Volkswagen demite mais de 500 funcionários por má conduta em 2025, aplica 2 mil advertências: “faltaram ao trabalho como se fosse feriado”

Volkswagen demite mais de 500 funcionários por má conduta em 2025, aplica 2 mil advertências: “faltaram ao trabalho como se fosse feriado”

Volkswagen demite mais de 500 funcionários por má conduta em 2025, aplica 2 mil advertências: “faltaram ao trabalho como se fosse feriado”

A Volkswagen anunciou recentemente a demissão de 548 funcionários em escala global. A medida foi tomada após uma investigação interna que revelou comportamentos considerados inaceitáveis ​​por parte dos colaboradores, com destaque para faltas não justificadas. Além das demissões, outros 2.079 funcionários receberam advertências formais por semelhante conduta que a empresa classifica como “violência” contra o código de ética da companhia.

No Brasil, por exemplo, registros de faltas sem aviso prévio são levados a sério, especialmente em grandes empresas como a Volkswagen.
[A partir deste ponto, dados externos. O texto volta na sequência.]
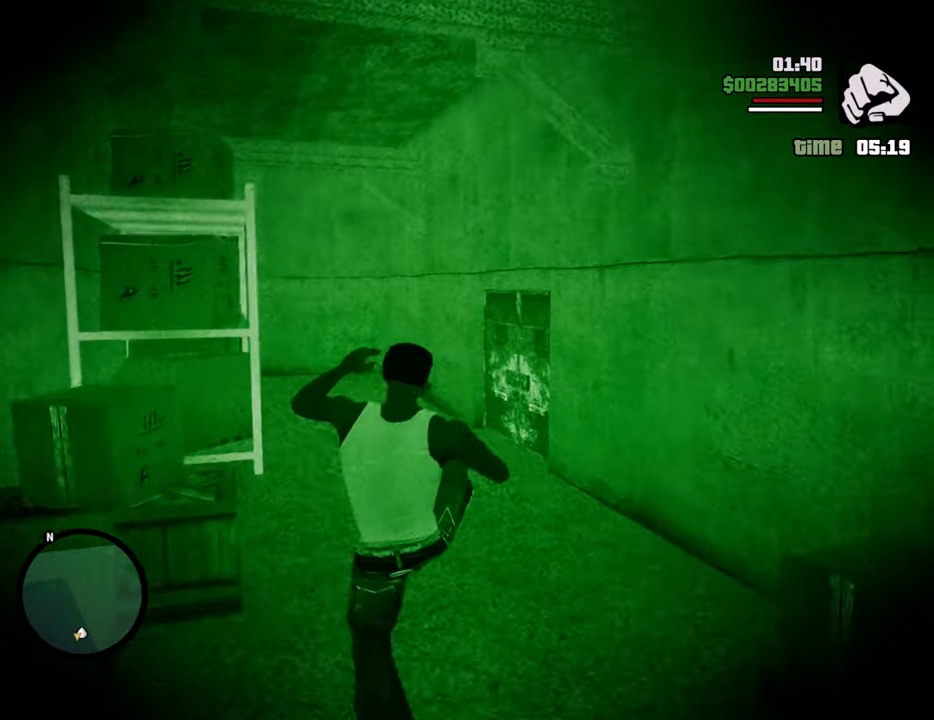
{"keys": ["w"], "mouse": [], "events": []}
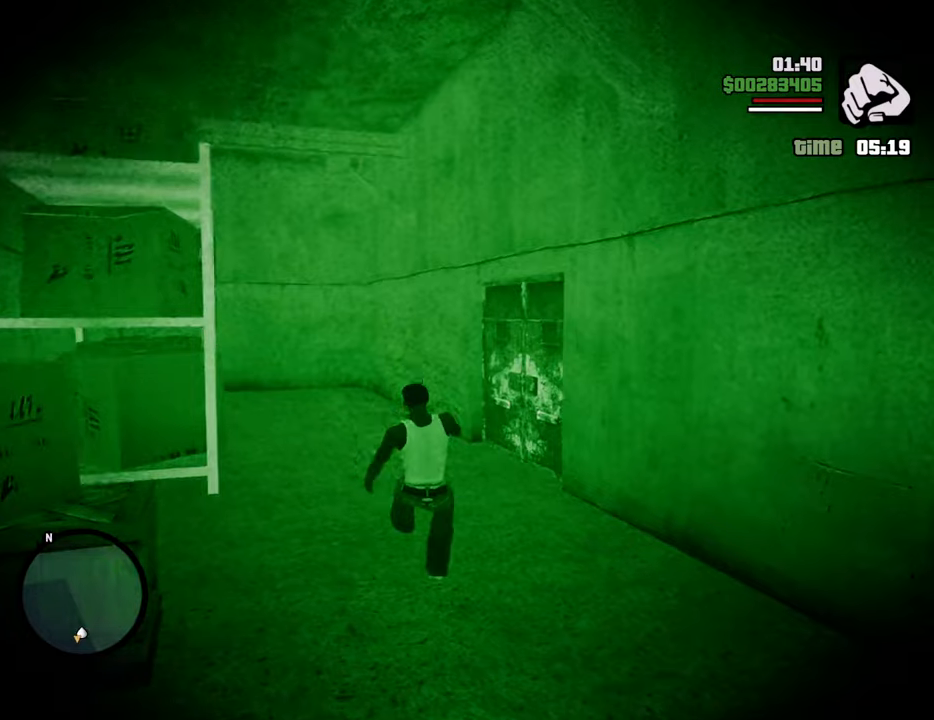
{"keys": ["w"], "mouse": [], "events": [[83, "w", "up"], [167, "c", "down"], [267, "c", "up"], [267, "w", "down"]]}
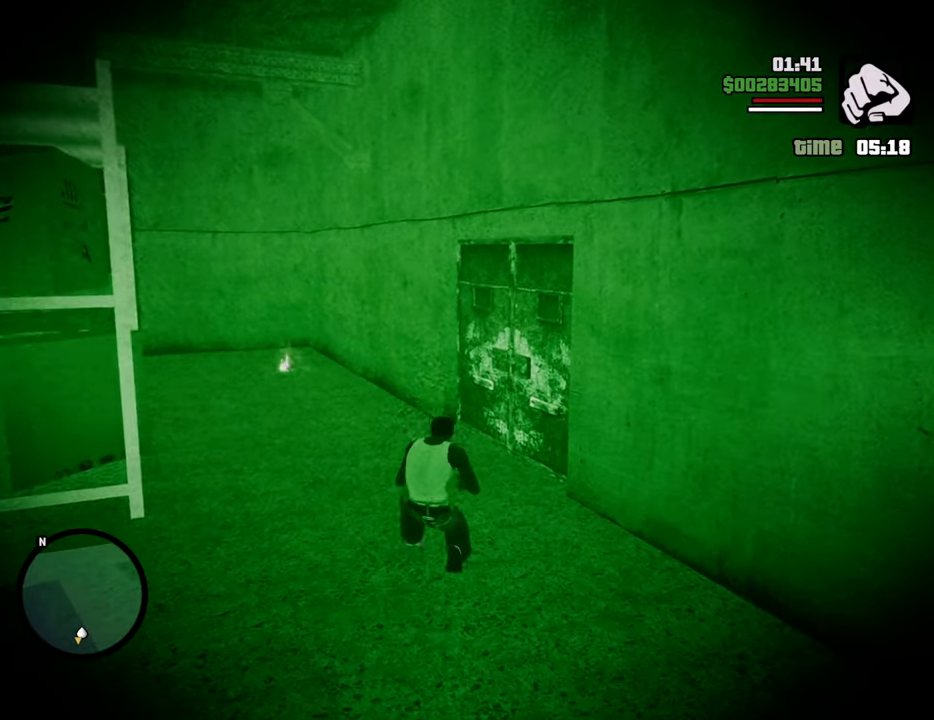
{"keys": ["w"], "mouse": ["right"], "events": [[167, "c", "down"], [284, "mouse_wheel_down", "down"], [334, "c", "up"], [334, "mouse_wheel_down", "up"], [401, "mouse_wheel_down", "down"], [451, "mouse_right", "down"], [451, "mouse_wheel_down", "up"]]}
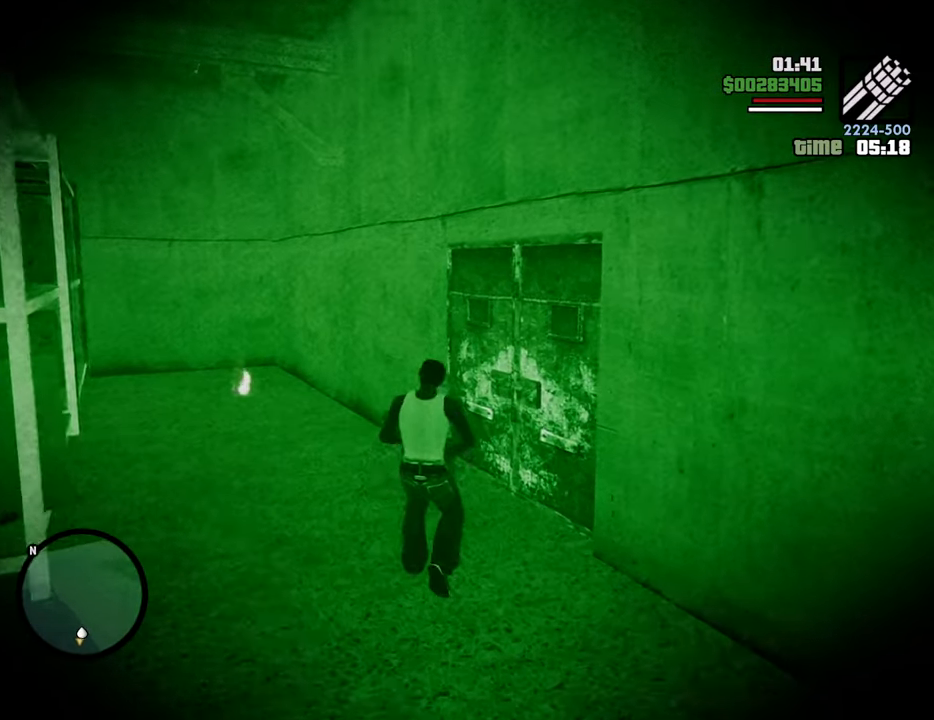
{"keys": ["w"], "mouse": ["right"], "events": []}
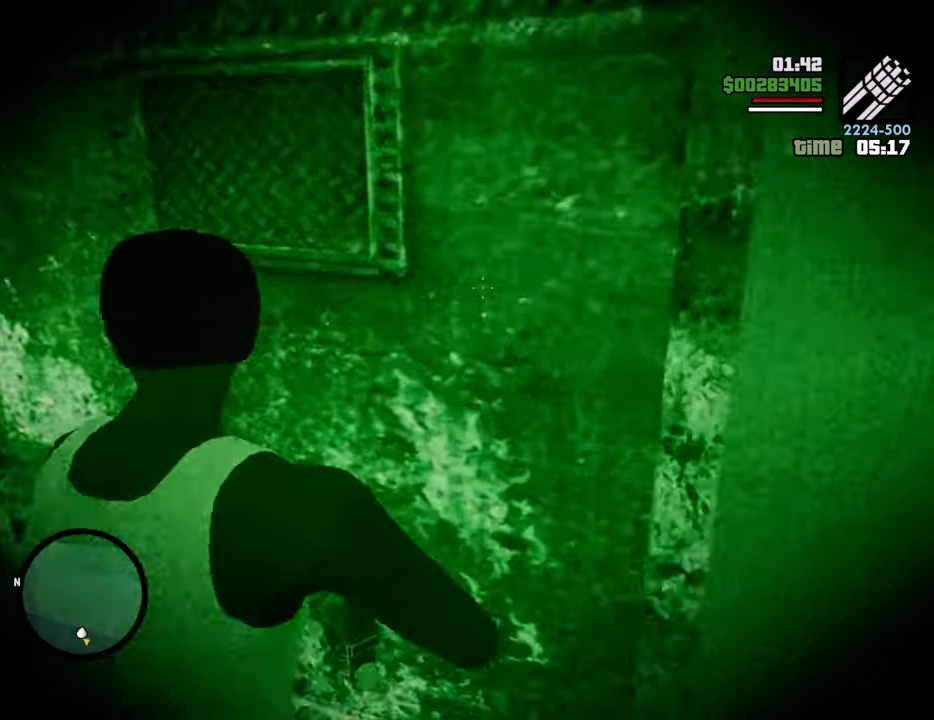
{"keys": ["w"], "mouse": ["right"], "events": []}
Nessa linha, a empresa reforça a importância da pontualidade e do cumprimento das obrigações trabalhistas. A Volkswagen alega que a falta de responsabilidade e comprometimento dos funcionários afeta negativamente o desempenho da empresa.

Tolerância zero para ausências injustificadas

A montadora enfatiza que a tolerância para faltas injustificadas é “zero”. Segundo a empresa, a falta de comparecimento ao trabalho sem justificativa é uma violação direta do contrato de trabalho e, portanto, gera penalidades disciplinares.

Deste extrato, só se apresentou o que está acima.